Pescadora de 68 anos, da Fonte da Telha. Começou a trabalhar como pescadora com 21 anos de idade e foi a primeira mulher a ter a Cédula Profissional do Sul do Tejo.
Como surgiu a ideia de trabalhar como pescadora? Vem de uma família de pescadores?
Não, pelo contrário, a minha infância nunca foi andar no mar. O meu pai tinha cá, na Fonte da Telha, uma mercearia, taberna, restaurante, tudo junto. E a minha vida foi a ajudá-lo. Eu gostava muito ser cabeleireira ou enfermeira. Mas eu sempre adorei o mar. Quando casei, o meu marido era pescador e quando ele foi para a pesca eu disse que queria ir também. E ele: “não, não vais”. E eu: “Sim, senhor! Se vais, também eu vou!” E fui assim mesmo à pesca, com ele muito contrariado comigo, mas levei a minha avante. E pronto, comecei a andar no mar.
E como é que o seu marido fez a sua paz com isto?
Ao fim de uma semana já estava tudo bem.
Era a única mulher a pescar?
Naquela altura havia uma ou duas pescadoras, mas só trabalhavam em terra, não andavam no mar como eu andei. Antigamente havia a arte do arrasto e a outra que chamam a arte xávega. Era para puxar, que várias mulheres nessa altura puxavam a rede, com os cintos à cintura. Era tudo assim, manual. E eu ia sozinha com o meu marido num barco a remar, porque naquela altura não haviam cá motores. E comecei a minha vida ali. Ainda pesquei uns sete ou oito anos sem a cédula marítima. Ao fim destes anos, um senhor convenceu-me que como andava no mar, mas sem cédula, era melhor ir fazê-la.

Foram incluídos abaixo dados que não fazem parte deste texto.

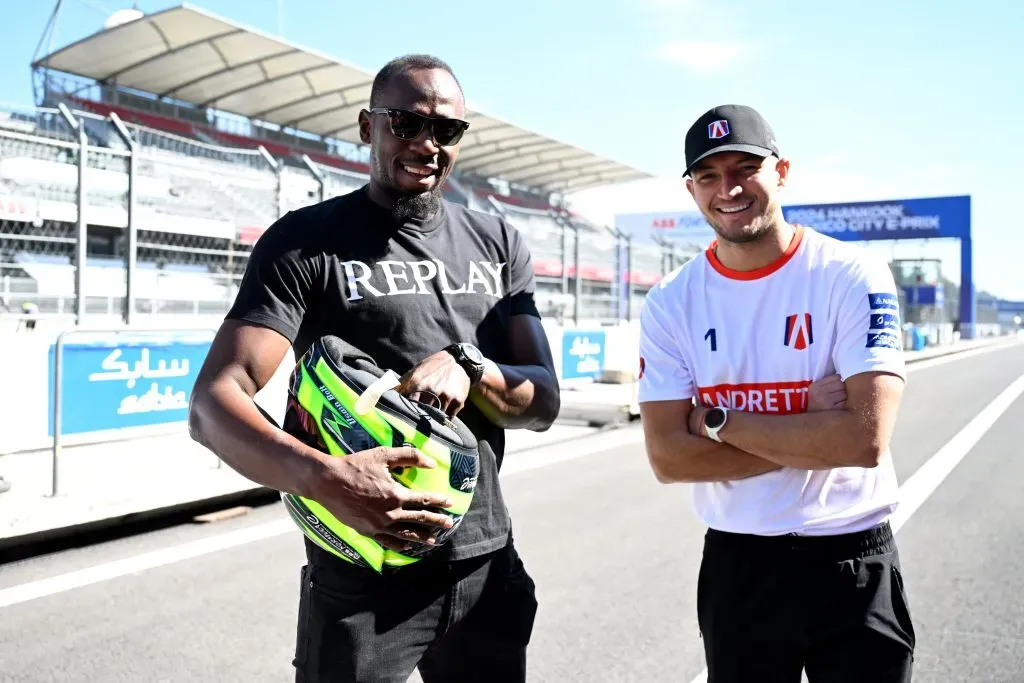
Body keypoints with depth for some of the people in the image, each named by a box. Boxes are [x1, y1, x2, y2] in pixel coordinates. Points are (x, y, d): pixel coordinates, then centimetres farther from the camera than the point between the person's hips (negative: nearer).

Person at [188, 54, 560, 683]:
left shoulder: (498, 245, 7)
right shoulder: (305, 242, -7)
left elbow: (544, 402, 4)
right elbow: (214, 405, -16)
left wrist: (469, 366, -17)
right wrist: (325, 478, -34)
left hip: (489, 567, 4)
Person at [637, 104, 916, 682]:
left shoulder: (854, 277, -11)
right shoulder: (670, 303, -4)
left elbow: (866, 438, -21)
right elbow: (667, 456, -11)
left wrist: (717, 421, -16)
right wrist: (811, 432, -16)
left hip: (854, 565, -1)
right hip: (736, 566, 2)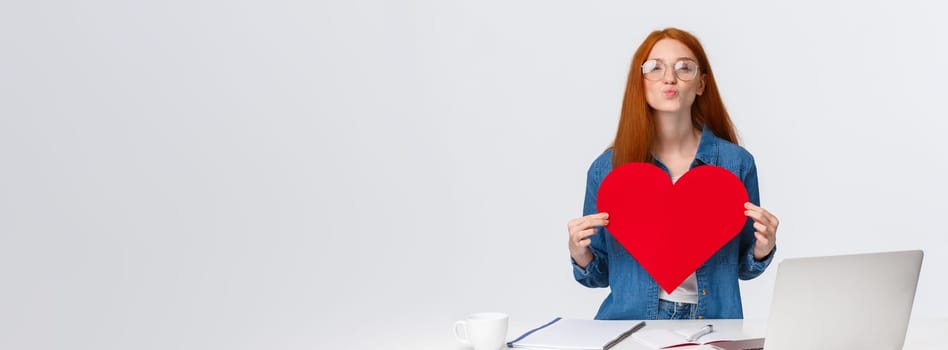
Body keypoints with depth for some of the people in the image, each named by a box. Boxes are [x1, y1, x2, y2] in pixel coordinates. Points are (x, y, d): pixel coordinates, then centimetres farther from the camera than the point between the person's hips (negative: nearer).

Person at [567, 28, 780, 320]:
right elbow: (600, 275, 10)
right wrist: (581, 256, -11)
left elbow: (743, 268, 12)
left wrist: (763, 249, -8)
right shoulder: (607, 168, 1)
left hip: (712, 323, 0)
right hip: (629, 325, 0)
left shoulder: (737, 162, 1)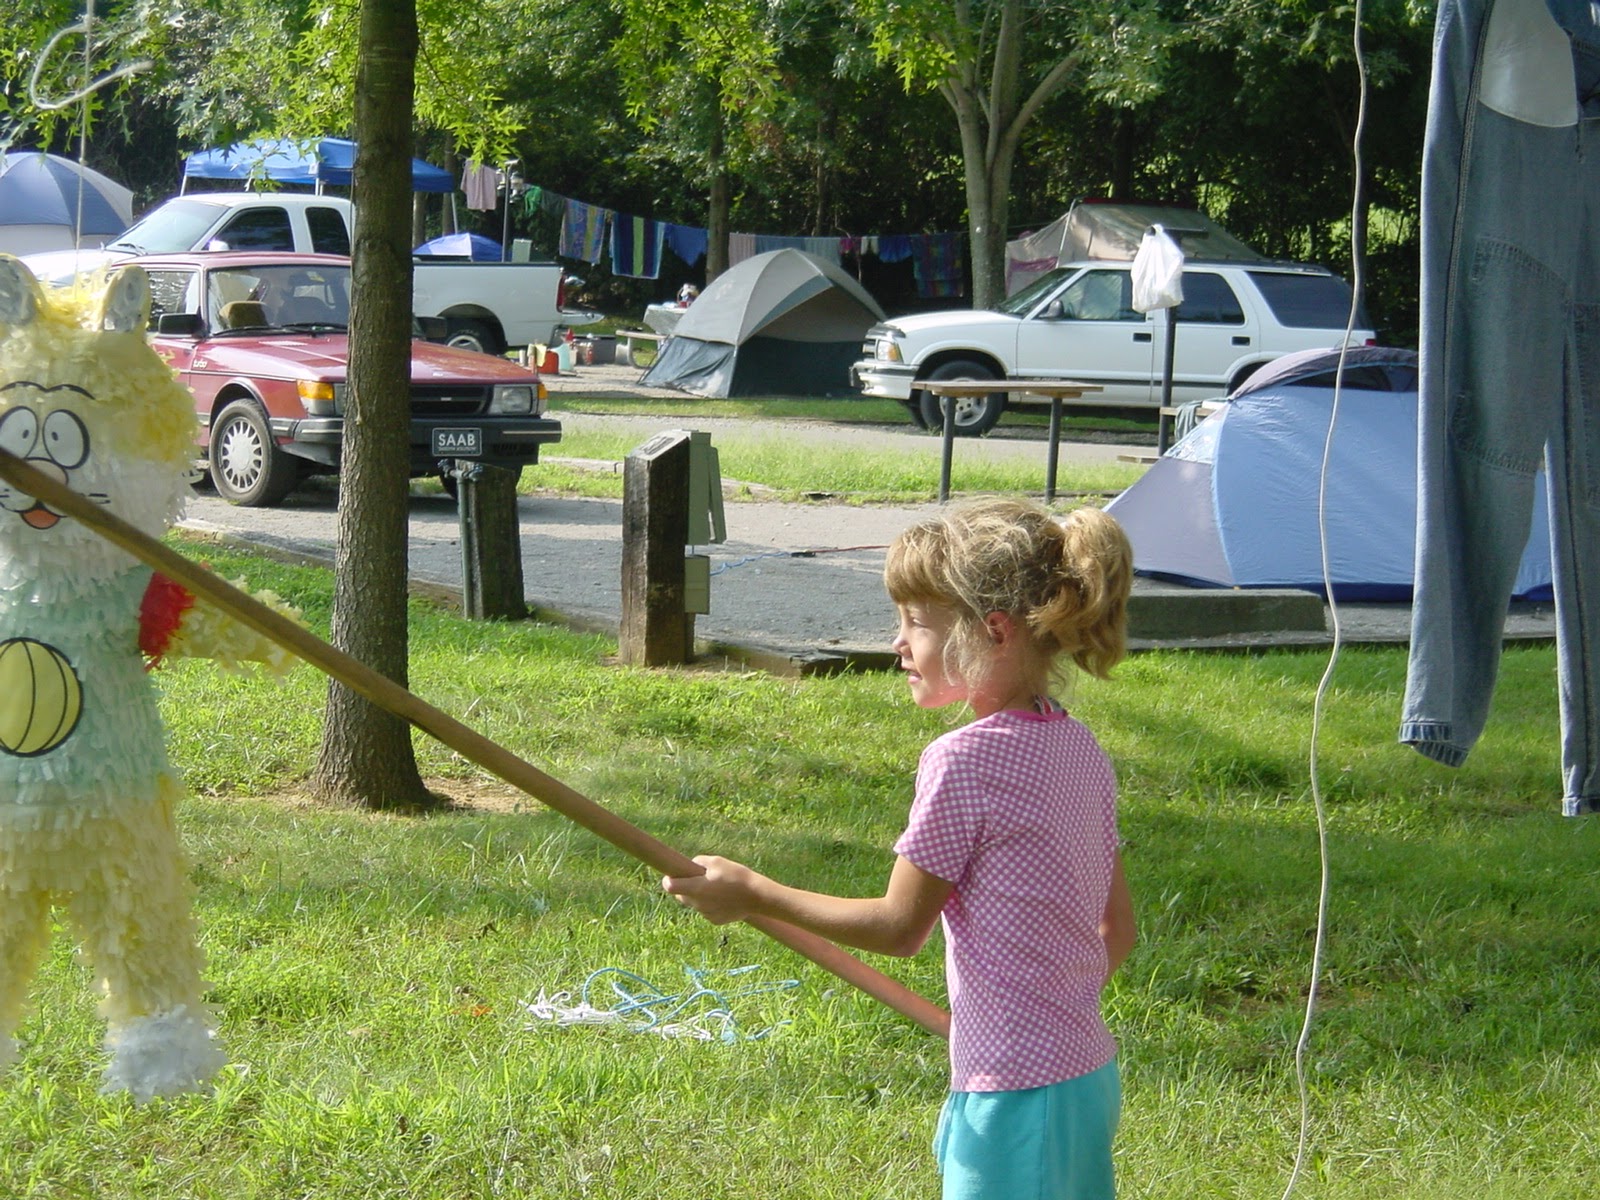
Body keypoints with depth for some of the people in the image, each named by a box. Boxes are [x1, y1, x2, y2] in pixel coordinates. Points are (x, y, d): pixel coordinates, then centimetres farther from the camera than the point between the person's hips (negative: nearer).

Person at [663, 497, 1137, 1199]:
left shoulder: (962, 761, -17)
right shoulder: (1083, 752, 6)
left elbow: (899, 926, -10)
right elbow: (1117, 930, 12)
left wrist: (753, 895, -3)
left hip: (1013, 1092, -8)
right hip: (1092, 1080, 8)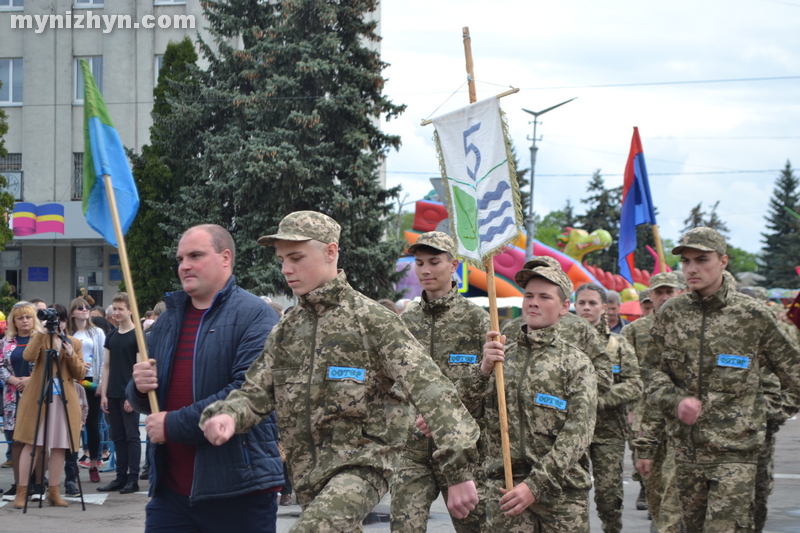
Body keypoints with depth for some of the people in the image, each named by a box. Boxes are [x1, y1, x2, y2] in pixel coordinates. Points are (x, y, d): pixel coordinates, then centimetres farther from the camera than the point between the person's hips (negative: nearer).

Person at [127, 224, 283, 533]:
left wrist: (173, 425, -15)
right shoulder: (167, 320, 16)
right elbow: (143, 403, 22)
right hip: (171, 489, 6)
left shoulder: (255, 316, -6)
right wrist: (140, 388, -3)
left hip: (238, 491, -6)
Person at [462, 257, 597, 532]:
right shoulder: (500, 354, 12)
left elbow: (578, 432, -8)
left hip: (561, 490, -1)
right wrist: (483, 370, -14)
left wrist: (536, 484, -18)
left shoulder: (576, 362, 3)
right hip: (504, 490, 1)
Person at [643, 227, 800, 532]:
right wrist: (676, 401, -11)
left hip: (735, 450, -4)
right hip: (686, 447, 4)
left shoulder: (752, 316, -4)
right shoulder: (671, 314, 5)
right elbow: (656, 373, 8)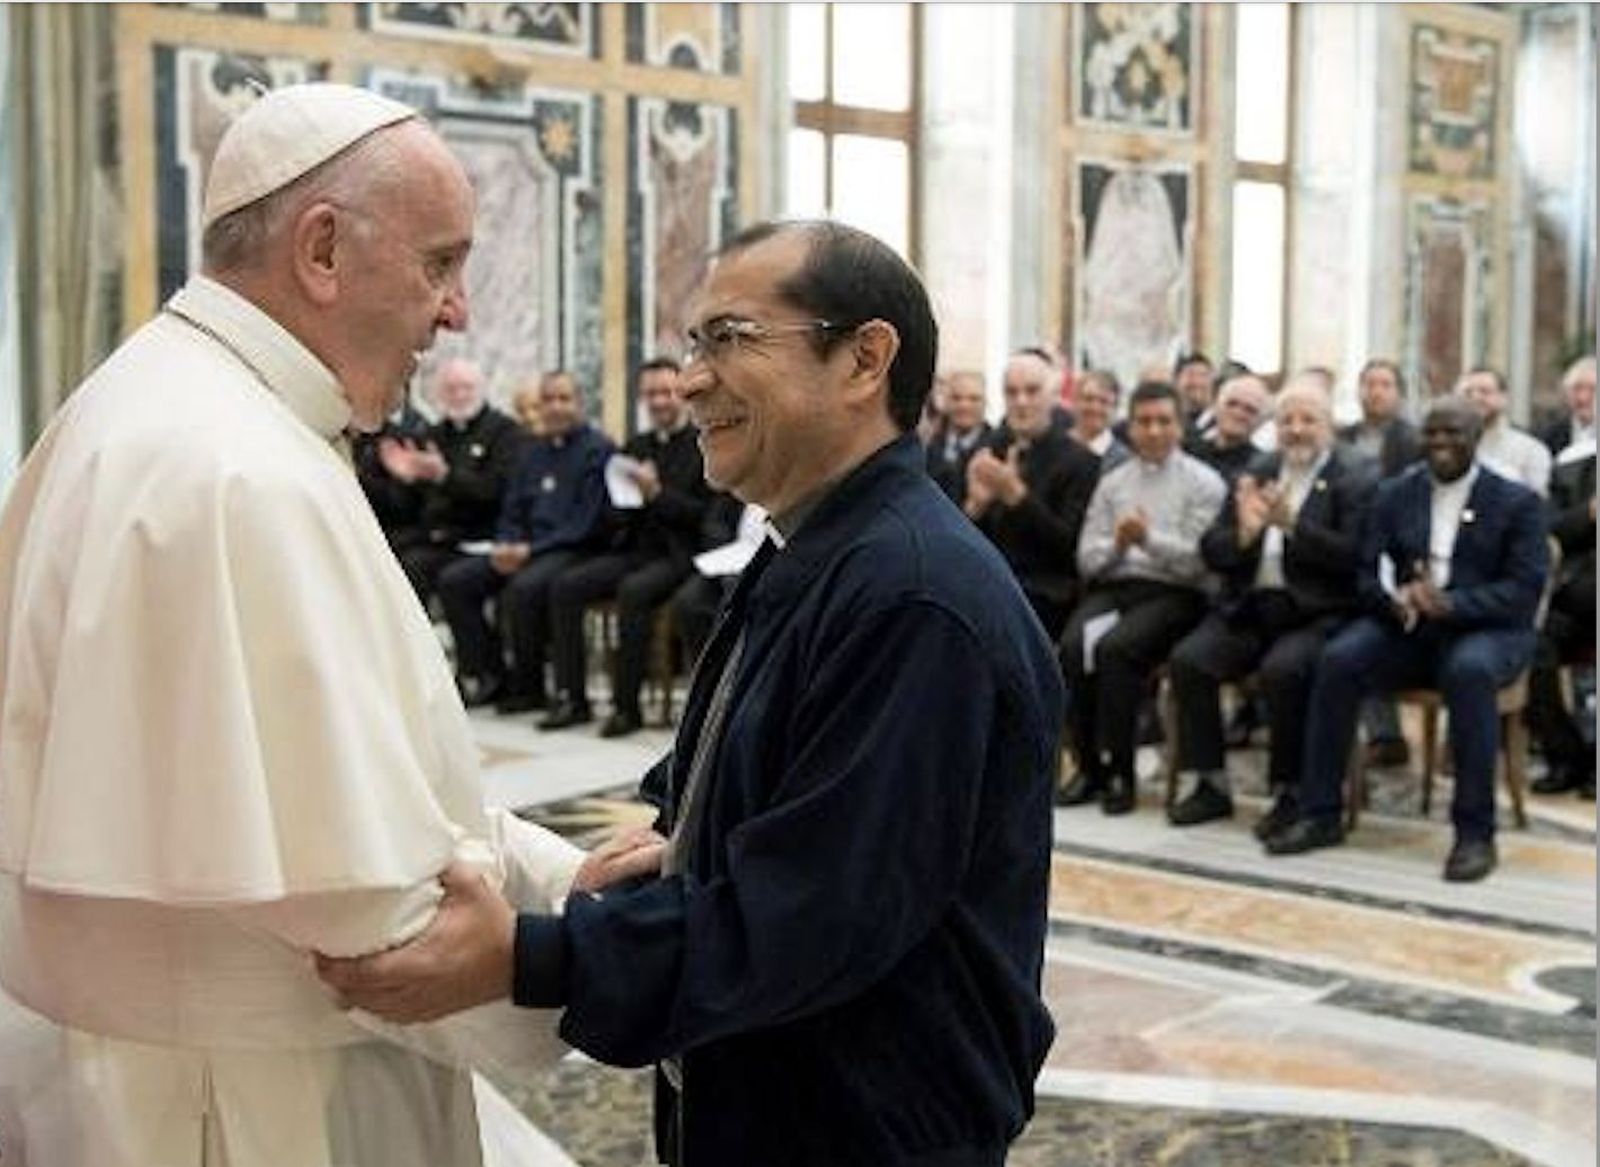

Foi difícil fazer a cédula?
Foi muito giro. Tinha que apresentar a escolaridade que tinha, tinha só a quarta classe. Tinha que ter um registo criminal e o atestado médico. Tirar o registo criminal foi muito engraçado. Perguntaram-me porque é que queria, e quando eu disse que queria ser pescadora, eles mal acreditaram: “Pescadora a sério? Para andar no mar?” Depois chamaram lá todos os colegas para mostrar que eu era a primeira pescadora a tirar a cédula marítima. Deram-me os parabéns, acharam engraçado, e disseram que merecia uma garrafa de champagne! Depois fui a Trafaria entregar os documentos necessários e tinha que nadar. Haviam alguns pescadores que não sabiam nadar na altura, o que era muito perigoso. No dia que marcaram estava a chover. Chegamos à porta da agua com o senhor do escritório e ele disse que eu tinha que nadar até uma boia. Eu disse que até aquela boia no ia, que molhar-me para ir ali não valia a pena. Eu só ia se for para nadar até o fundo. E ele respondeu: “Eu sei que a senhora sabe nadar.” E afinal não foi preciso ir ao banho.
É perigoso andar no mar?
É um trabalho muito perigoso. Uma vez quando estava grávida fui ao fundo. E outra vez quando fui pescar com o meu marido, começou a haver muito vento. Cada vez mais mar e vento e ondas. Chegámos a terra, nem durou uma quarta hora e chegou uma tempestade que se tivesse apanhado essa tempestade, a gente tinha ficado no mar. Eram vagas muito grandes e o barco era pequeno. Mas o resto andou tudo bem.
Depois sempre continuou a pescar com o seu marido?
Sim, e depois comprámos barco, arrasto, tratores. Eu era a única mulher ali a andar de trator. As outras achavam muita piada eu andar ali sozinha de trator com tantos homens.
Continua a trabalhar no mar?
Fui operada a um rim e sou reformada por invalidez por isso não posso fazer esforços. A minha idade já não mo permite. Porque é um trabalho que exige muito da gente, é um trabalho de muito esforço. E é preciso gostar. O meu marido também já está um bocado velhote, agora é o meu filho que vai ao mar.
Tem saudades?
Tenho, quando tive de deixar de ir, fiquei com muita pena. No principio tinha um grande desgosto. Quando os via todos à tarde a ir para o mar tinha uma pena grande. Fiquei com muitas saudades daquela força de vontade de ir para o mar, de mandar, daquela labuta com eles todos, daquela convivência, porque nós temos muita convivência. Mas sempre fiquei ligada ao mar e a pesca. Depois fazia grandes parodias com o trator: no meu trator só iam mulheres! Sete mulheres no meu trator! Pronto, seguiu assim a minha vida, acabou e ainda não morri! Mas se fosse necessário, continuava a fazer a mesma coisa.